Exercise instructions: Continue the passage below about Chamath Palihapitiya's view that crypto has no future in America, picking up after its final sentence.

Supplied passage:
== == ==

Chamath Palihapitiya Doesn’t Think Crypto Has a Future in America
During a recent podcast interview, Palihapitiya mentioned that U.S. financial agencies like the Securities and Exchange Commission (SEC) are going after companies like Coinbase, and that they’re not likely to stop until the entire crypto arena is finished and gone.
He took issue with men like Gary Gensler – the current head of the SEC – who are blaming the crypto industry for the present banking crisis we’re seeing in America, and he thinks this is likely to get in the way of further innovation. During the interview, Palihapitiya stated:
Crypto is dead in America. So, the United States authorities have firmly pointed their guns at crypto.
The attacks on crypto were ultimately ramped up last November when leading digital currency exchange FTX fell into a sorry and twisted state of bankruptcy. From there, many allegations arose claiming Sam Bankman-Fried – the man behind the company – took user funds and paid off loans with them or invested in Bahamian luxury real estate. He’s now awaiting trial at his parents’ California home.

== == ==

Given information:
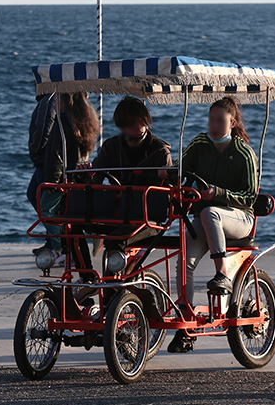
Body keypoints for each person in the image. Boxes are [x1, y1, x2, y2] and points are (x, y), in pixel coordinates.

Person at [168, 96, 258, 353]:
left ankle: (223, 274)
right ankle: (186, 321)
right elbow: (179, 167)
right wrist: (167, 172)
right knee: (185, 257)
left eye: (220, 120)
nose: (214, 125)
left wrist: (217, 192)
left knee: (209, 214)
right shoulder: (199, 144)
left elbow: (250, 197)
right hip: (209, 217)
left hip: (240, 218)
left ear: (232, 122)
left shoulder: (243, 153)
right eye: (211, 119)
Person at [82, 96, 173, 260]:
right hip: (116, 213)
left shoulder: (160, 151)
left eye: (142, 121)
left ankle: (114, 284)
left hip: (147, 219)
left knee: (116, 240)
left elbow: (167, 195)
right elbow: (93, 181)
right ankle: (86, 276)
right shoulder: (111, 146)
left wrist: (165, 178)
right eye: (132, 123)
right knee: (71, 226)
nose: (139, 126)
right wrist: (84, 175)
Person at [36, 92, 100, 258]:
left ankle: (65, 247)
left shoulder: (63, 121)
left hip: (63, 177)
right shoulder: (86, 119)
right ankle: (90, 235)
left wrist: (52, 180)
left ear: (65, 101)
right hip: (78, 175)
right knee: (72, 214)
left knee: (46, 212)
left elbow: (56, 153)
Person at [27, 93, 57, 210]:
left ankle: (54, 227)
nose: (34, 83)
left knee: (41, 200)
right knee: (35, 195)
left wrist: (35, 150)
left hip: (45, 159)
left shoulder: (49, 101)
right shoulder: (50, 100)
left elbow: (44, 130)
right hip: (46, 158)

== == ==

Answer section:
Palihapitiya is very disappointed in that it appears many companies cannot escape the wrath of agencies such as the SEC no matter how hard they try to play by the rules. He again referred to Coinbase when making his point, saying:
Coinbase played by the rules, stood in line, [and] tried to do the right things. It seems that every step along the way, everything from board composition to executive composition to how they try to interact with the regulators, yet they were probably the furthest away from getting a license. The one that came the closest was the one that was the most fraudulent, which is FTX. How is that even possible? [Crypto companies are] probably the ones that were the most threatening to the establishment, and they were the ones that, in fairness to the regulators, did push the boundaries more than any other sector of the startup economy. So now, they’re paying the price for that. The bill has come due for them.
Going to Bermuda?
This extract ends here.